The Boston Globe
Canada sees trade barrier in US move to contain fungus outbreak
By Colin Nickerson, Globe Staff
MONTREAL - A few warts on a few potatoes in a small corner of a single field on Prince Edward Island are spawning an ugly trade row between Canada and the United States.
As tempers rise on both sides of the border, island farmers are urging Ottawa to impose retaliatory bans on American agricultural products, a move that could ignite a major trade war. Meanwhile, Canada is already invoking the North American Free Trade Agreement to save island spuds, a sure sign that the situation has already escalated beyond a minor regulatory spat.
The charges and countercharges are flying faster than potato skins in a peeling plant, but the controversy boils down to this: The United States has imposed an import ban on all island potatoes following the discovery last October that a portion of a field in the tiny province is infected with potato-wart fungus.
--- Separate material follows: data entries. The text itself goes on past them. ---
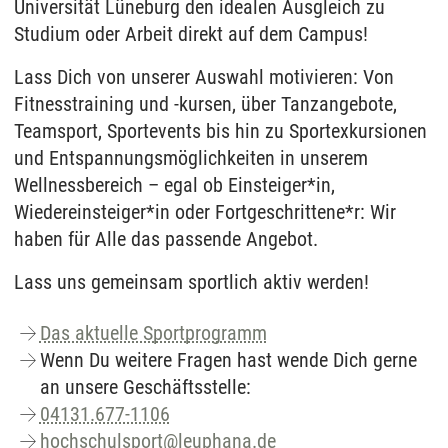
Universität Lüneburg den idealen Ausgleich zu
Studium oder Arbeit direkt auf dem Campus!
Lass Dich von unserer Auswahl motivieren: Von
Fitnesstraining und -kursen, über Tanzangebote,
Teamsport, Sportevents bis hin zu Sportexkursionen
und Entspannungsmöglichkeiten in unserem
Wellnessbereich – egal ob Einsteiger*in,
Wiedereinsteiger*in oder Fortgeschrittene*r: Wir
haben für Alle das passende Angebot.
Lass uns gemeinsam sportlich aktiv werden!
Das aktuelle Sportprogramm
Wenn Du weitere Fragen hast wende Dich gerne
an unsere Geschäftsstelle:
04131.677-1106
hochschulsport
@
leuphana.de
On Canada's famed "Spud Isle," where the tasty tuber is king of the economy, the dispute is already being called the "potato war," and threatens to deal a savage blow to farmers. Prince Edward Island normally exports 250 million pounds of potatoes to the United States each year, but now $24 million worth of seed and table potatoes are shriveling in storage barns, losing value by the day.
"God knows islanders are more fearful of this fungus than anyone else - potatoes are everything to us, a livelihood and way of life," said Ivan Noonan, manager of the Prince Edward Island Potato Board. "But we've taken extreme measures, carried out thousands of tests, and they show that this disease hasn't spread one inch. Our PEI potatoes are safe."
Furious Canadian officials charge that the United States is exploiting a minor outbreak of the fungus as a ploy to protect American potato growers. There is a glut of potatoes on North American markets, and cutting Prince Edward Island from the action would be a huge boon to growers from Presque Isle, Maine, to Walla Walla, Wash.
"This is pure politics on the part of the US, not science," said Lyle Vanclief, Canada's agriculture minister. "The Americans are using this as a [trade] barrier, and playing games with us."
But American potato growers say the highly contagious fungus poses an extraordinary threat. They say Canada should stop whining about free trade and focus on ensuring that the fungus wart doesn't spread.
"Sure we're using politics," said David Lavway, government relations director for the National Potato Council, a US lobbying group. "We're using politics to protect our potatoes from a ruinous fungal disease, not from competition."
Lavway said that the spread of the wart fungus to Maine could ruin an already hard-pressed potato industry, leaving growers unable to ship infected spuds to foreign and domestic markets. Proximity to Prince Edward Island makes the state especially vulnerable, he said.
The wart poses no health risk to humans but renders infected potatoes unmarketable. Said Noonan: "It's not that you can't eat it; it's just that no one in their right mind would want to eat it. It's disgusting-looking."
Fungus spores can be transferred and spread by wind-blown soil. But American growers are most concerned that the disease will be carried across the border by seed stock - potatoes used to plant other fields. Prince Edward Island, with its high-grade yields, is famous around the world as a seed source, shipping to Europe, South America, and Asia as well as to the United States.
The potato wart came as a cruel Halloween surprise for the island. That's the day a picker pulled a hideously disfigured spud from a field near the community of New Annan and squealed, "Ugh, gross!"
The United States responded quickly by banning all potatoes from the 2,185-square-mile island, Canada's smallest province but one of the most prolific potato producers in the world.
Since then, scientists from both countries have carried out 9,777 soil tests in 74 fields and 39 backyard vegetable patches in the vicinity of New Annan, none revealing a trace of the wart outside the single infected acre.
Meanwhile, a chain-link fence has been erected around the site and 24-hour security guards have been posted to ensure that not a single spud or a speck of earth is removed. Every field within a half-mile radius is under quarantine, and every piece of harvesting equipment used on the infected patch has been disinfected.
Last month, the US Department of Agriculture told Canada that it would remove the ban on island potatoes provided that they were washed and shipped only in 50-pound bags that had been hand-inspected. But the first trucks were turned back from the border at Houlton, Maine, with politicians declaring that Canada was trying to sneak in infected spuds - assertions later retracted although the ban remains in place.
"It's unreasonable, unjustifiable, and a galling case of our usually good neighbor trying to dicate to us," Noonan said. "There is no danger to the US."